The project is the second major announcement this week from the Jawls, who unveiled a partnership Wednesday with Concert Properties of Vancouver to buy and redevelop a large block south of the legislature in James Bay for office, residential and commercial buildings.

The family earlier built the Atrium office-retail project at 800 Yates St., and over the years has built several others around the city.

The latest announcement is for a two-stage development on 60,000 square feet on the west side of the block, bordered by Douglas and Cormorant streets and Pandora Avenue. The east side of the block facing Blanshard Street is not owned by the Jawls.

Existing buildings on the site, including two former bank branches, are now used by the Russian Tailor, the Cool Aid Society’s REES program and Atomique Productions. About 120 parking stalls are also on the site along Pandora.

Plans call for two buildings totalling 287,000 square feet and two levels of underground parking with 220 stalls.

An application has been submitted to the city for a new comprehensive development zone and a development permit. Construction costs are not available.

Subject to approvals, construction on the proposed six-storey, 112,000-square-foot building, with a glass-encased rotunda, could begin late this year at 1515 Douglas, across from city hall. The start of construction of the 13-storey building, at 750 Pandora Ave., is subject to market conditions. It would have ground floor commercial space topped by offices totalling 175,000 square feet.

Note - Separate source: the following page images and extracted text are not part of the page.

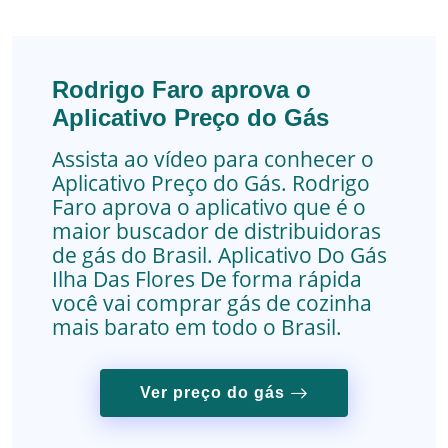
Rodrigo Faro aprova o
Aplicativo Preço do Gás
Assista ao vídeo para conhecer o
Aplicativo Preço do Gás. Rodrigo
Faro aprova o aplicativo que é o
maior buscador de distribuidoras
de gás do Brasil.
Aplicativo Do Gás
Ilha Das Flores
De forma rápida
você vai comprar gás de cozinha
mais barato em todo o Brasil.
Ver preço do gás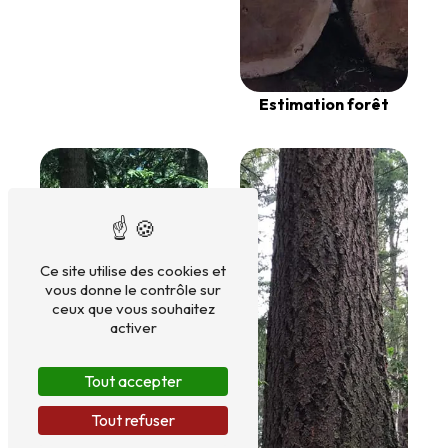
Estimation forêt
Ce site utilise des cookies et
vous donne le contrôle sur
ceux que vous souhaitez
activer
Tout accepter
Tout refuser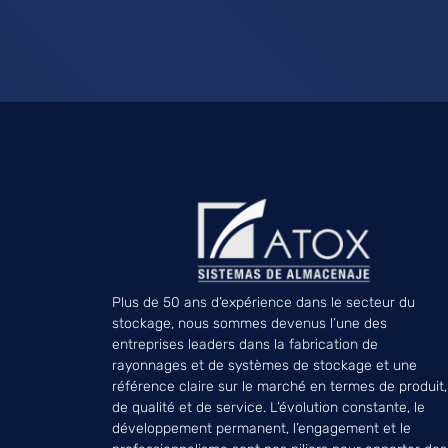
Plus de 50 ans d’expérience dans le secteur du
stockage, nous sommes devenus l’une des
entreprises leaders dans la fabrication de
rayonnages et de systèmes de stockage et une
référence claire sur le marché en termes de produit,
de qualité et de service. L’évolution constante, le
développement permanent, l’engagement et le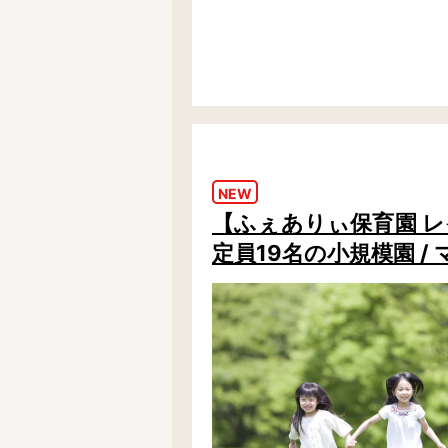
NEW
【ふぇありぃ保育園 
定員19名の小規模園 /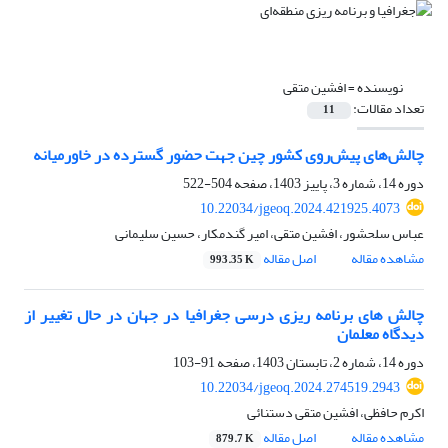
نویسنده =
افشین متقی
تعداد مقالات:
11
چالش‌های پیش‌روی کشور چین جهت حضور گسترده در خاورمیانه
دوره 14، شماره 3، پاییز 1403، صفحه
504-522
10.22034/jgeoq.2024.421925.4073
عباس سلحشور، افشین متقی، امیر گندمکار، حسین سلیمانی
مشاهده مقاله
اصل مقاله
993.35 K
چالش های برنامه ریزی درسی جغرافیا در جهان در حال تغییر از
دیدگاه معلمان
دوره 14، شماره 2، تابستان 1403، صفحه
91-103
10.22034/jgeoq.2024.274519.2943
اکرم حافظی، افشین متقی دستنائی
مشاهده مقاله
اصل مقاله
879.7 K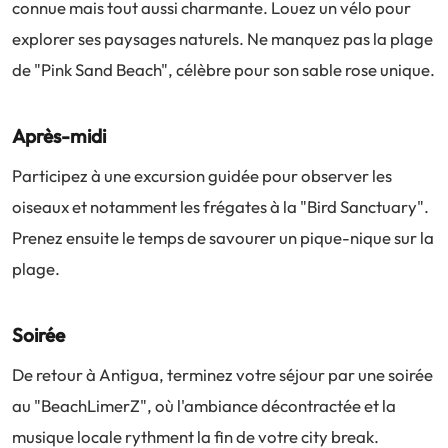
connue mais tout aussi charmante. Louez un vélo pour
explorer ses paysages naturels. Ne manquez pas la plage
de "Pink Sand Beach", célèbre pour son sable rose unique.
Après-midi
Participez à une excursion guidée pour observer les
oiseaux et notamment les frégates à la "Bird Sanctuary".
Prenez ensuite le temps de savourer un pique-nique sur la
plage.
Soirée
De retour à Antigua, terminez votre séjour par une soirée
au "BeachLimerZ", où l'ambiance décontractée et la
musique locale rythment la fin de votre city break.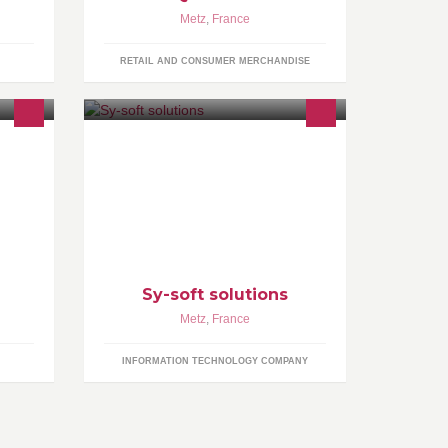
Metz
,
France
RETAIL AND CONSUMER MERCHANDISE
Sy-soft IT-solutions we specialized in
Web design and development, E-
commerce solutions, Networking,
Open source customization
Sy-soft solutions
Metz
,
France
INFORMATION TECHNOLOGY COMPANY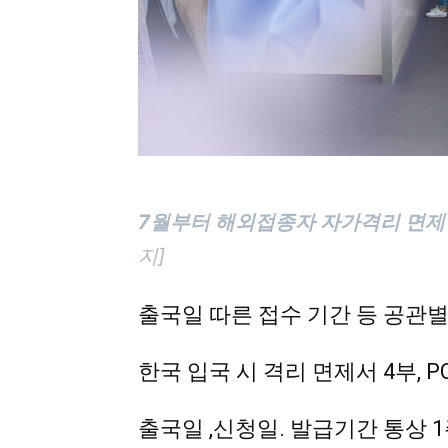
7월부터 해외접종자 자가격리 면제 
지]
출국일 따른 접수 기간 등 공관별
한국 입국 시 격리 면제서 4부, 
출국일 ,신청일. 발급기간 통상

State-of-the-art technologies will be incorporated to meet a top level for energy efficient and environmental standards, the company said.

“It’s amazing how far the building science has come in the industry and, accordingly, the different solutions that the engineering teams are able to bring to bear that weren’t possible even five or 10 years ago,” Jawl said.

Triple-pane glazing, advanced heating and cooling systems, slender floor plates allowing more natural light to enter and long-lasting white terra cotta tiles on the exterior of the Douglas Street building are planned.

Terra cotta has a high insulating value and will act as a rain shield for the building, said project architect Franc D’Ambrosio, of D’Ambrosio Architecture and Urbanism.

Other features include an outdoor public space and an entrance plaza at the corner of Pandora and Douglas as well as extensive landscaping. D’Ambrosio said a “gracious Pandora Lane” will run between the two buildings and a large amount of secure bicycle parking will help reanimate the area.

An engineer specializing in acoustics is testing reverberation times for the rotunda, which will serve as a location for special events, similar to the Jawls’ Atrium building on Blanshard Street. A decorative art piece will hang under the skylight. “It will be very much like a structural lantern. It is going to be really spectacular,” D’Ambrosio said.

Formal leasing efforts are starting now for office and retail space, Jawl said.

On the ground floor, “we are going to seek high-quality, principally local users that bring uses that not only produce vitality, visual appeal and energy at multiple points in the day, but further result in amenities that not only benefit the office occupants above but benefit the downtown community more generally and really reinforce this block and this area as a desirable destination,” Jawl said.

Office space can be configured to suit tenants wanting anywhere from 2,500 square feet to as much as 100,000 square feet on a number of levels, he said.

The new development will add to momentum seen in recent projects in the area, including the Hudson housing and retail development at Douglas and Fisgard streets, the Corazon condominiums at 732 Cormorant St., and improvements to Centennial Square, Jawl said.

He said the development will foster “enhanced demand for retail uses, foot traffic, and also a reinforcement of the appeal of office space in this location.”